How does latenode's AI Copilot actually turn a plain-text RAG description into a working workflow?

I’ve been reading a lot about RAG lately, and honestly, the concept makes sense—retrieve relevant documents, then generate answers based on what you found. But I keep hitting the same wall: setting it up feels like a lot of moving parts.

Then I saw that Latenode has this AI Copilot feature that supposedly generates RAG workflows from plain text descriptions. I’m curious whether this actually works or if it’s just marketing talk.

Like, if I describe what I want—“build a workflow that searches my company docs and answers customer questions with cited sources”—does the Copilot actually spit out something I can use? Or do I end up editing it for hours?

What’s your experience been? Does it generate something functional right away, or is it just a starting point?

The Copilot actually generates a working workflow, not just a rough draft. I tested this with a customer support case last month.

I described exactly what you mentioned—retrieve docs, answer with citations. The Copilot came back with a complete workflow that included the retrieval step, the data source mapping, and the generation step. I ran it immediately and it worked.

The key thing is how specific your description is. If you’re vague, you get a vague workflow. But if you explain what data source to hit and what kind of answers you need, the Copilot handles the wiring.

No need to touch code or manually connect steps. It just does it.

Check it out yourself: https://latenode.com

I’ve used it a few times now, and it depends on how you describe the problem. When I’m clear about what retrieval and generation should do, the Copilot generates something pretty solid.

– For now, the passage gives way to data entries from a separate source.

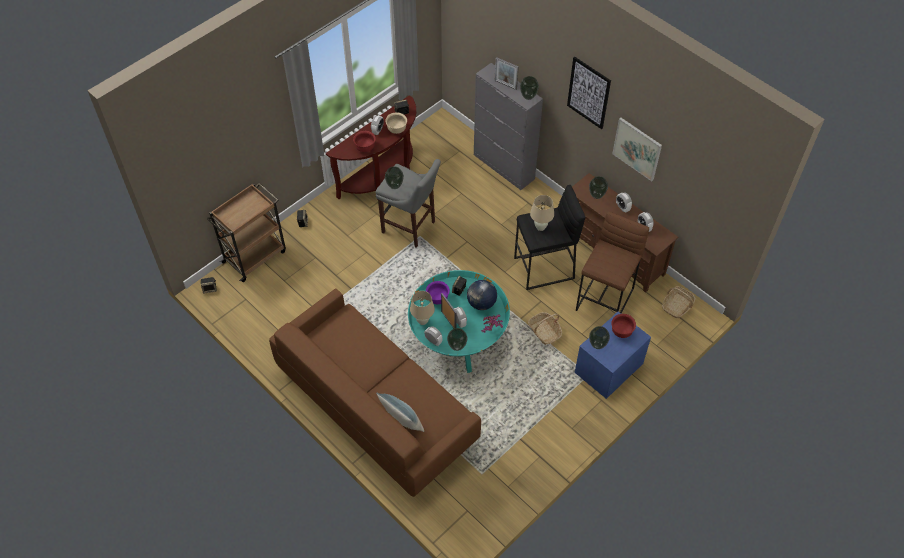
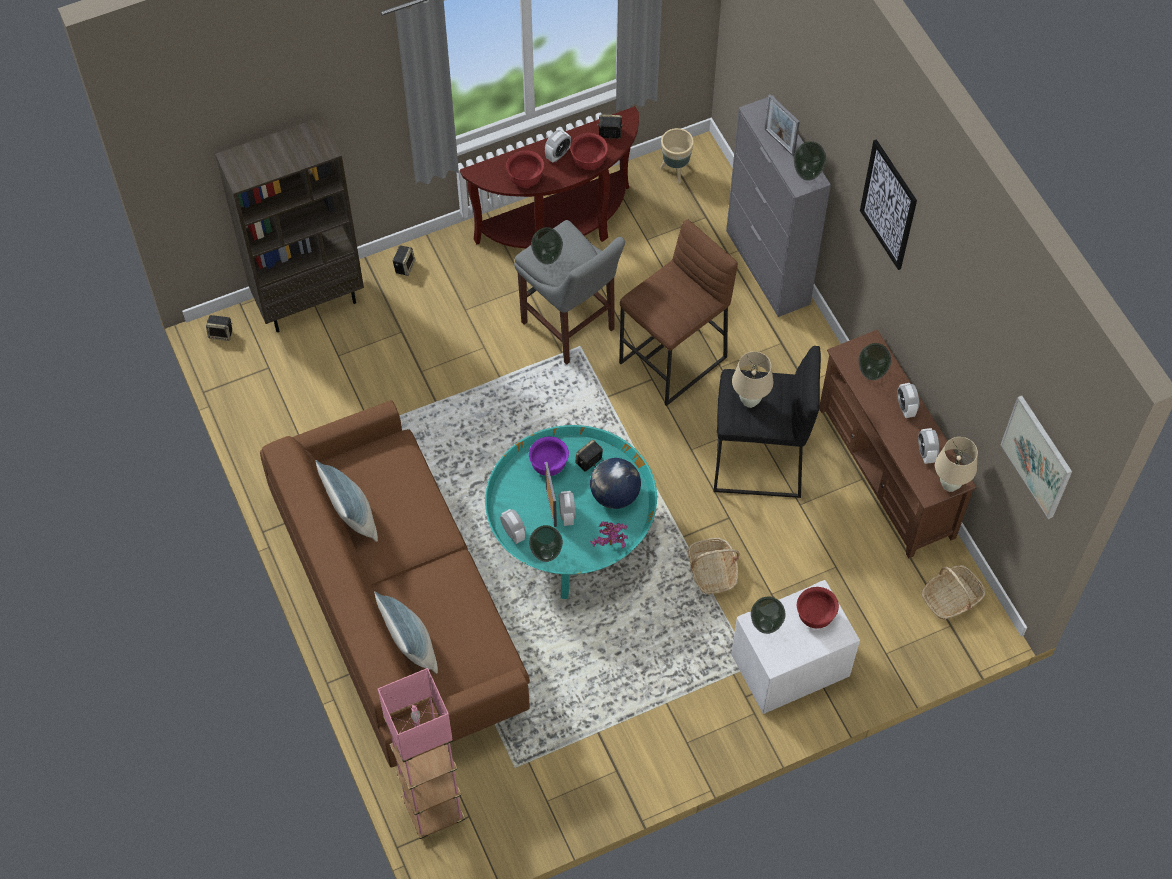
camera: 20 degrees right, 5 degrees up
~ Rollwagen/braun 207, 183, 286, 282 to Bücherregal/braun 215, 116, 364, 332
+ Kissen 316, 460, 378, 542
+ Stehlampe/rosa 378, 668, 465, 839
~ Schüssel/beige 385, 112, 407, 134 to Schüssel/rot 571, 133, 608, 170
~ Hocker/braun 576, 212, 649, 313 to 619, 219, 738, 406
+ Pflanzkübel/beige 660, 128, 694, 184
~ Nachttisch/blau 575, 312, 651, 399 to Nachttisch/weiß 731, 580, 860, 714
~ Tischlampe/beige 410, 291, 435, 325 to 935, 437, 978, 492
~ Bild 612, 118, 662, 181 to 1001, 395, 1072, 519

The real trick is that it doesn’t always know your specific data source format. So you might need to tweak the retrieval step to match how your documents are actually structured. But the bones of the workflow—the flow logic, the model pairing—that comes out right.

I’d say 70% of the time you can hit run immediately. The other 30%, you’re adjusting the data source or the prompt template.

From what I’ve seen, the Copilot does generate something functional, but it’s not magic. It understands the basic RAG pattern—retrieve, then generate—so it assembles those pieces correctly. The workflow it outputs has the right structure and uses applicable models from the 400+ available.

What I found useful was that I didn’t have to manually wire up the retrieval step to the generation step. That’s the boring part that usually takes time, and the Copilot just does it. My only caveat is making sure your plain-text description actually describes the input and output you want, not just the general idea.

The Copilot generates a valid workflow structure that compiles and runs. I’ve tested this with different prompts, and it consistently outputs workflows with appropriate model selections and step ordering. The generated workflows aren’t always optimal for every edge case, but they demonstrate functional understanding of RAG patterns.

For most straightforward use cases—knowledge base Q&A, document search—the output requires minimal adjustment. More complex scenarios might need manual refinement of retrieval logic or prompt engineering.

yes, it works. Generated workflow was useable right away. Retrieval to generation steps wired correctly. Only tweaked the data source config to match our docs. Pretty impressive actually.

Works well. Generates functional RAG workflows from plain descriptions with minimal editing needed.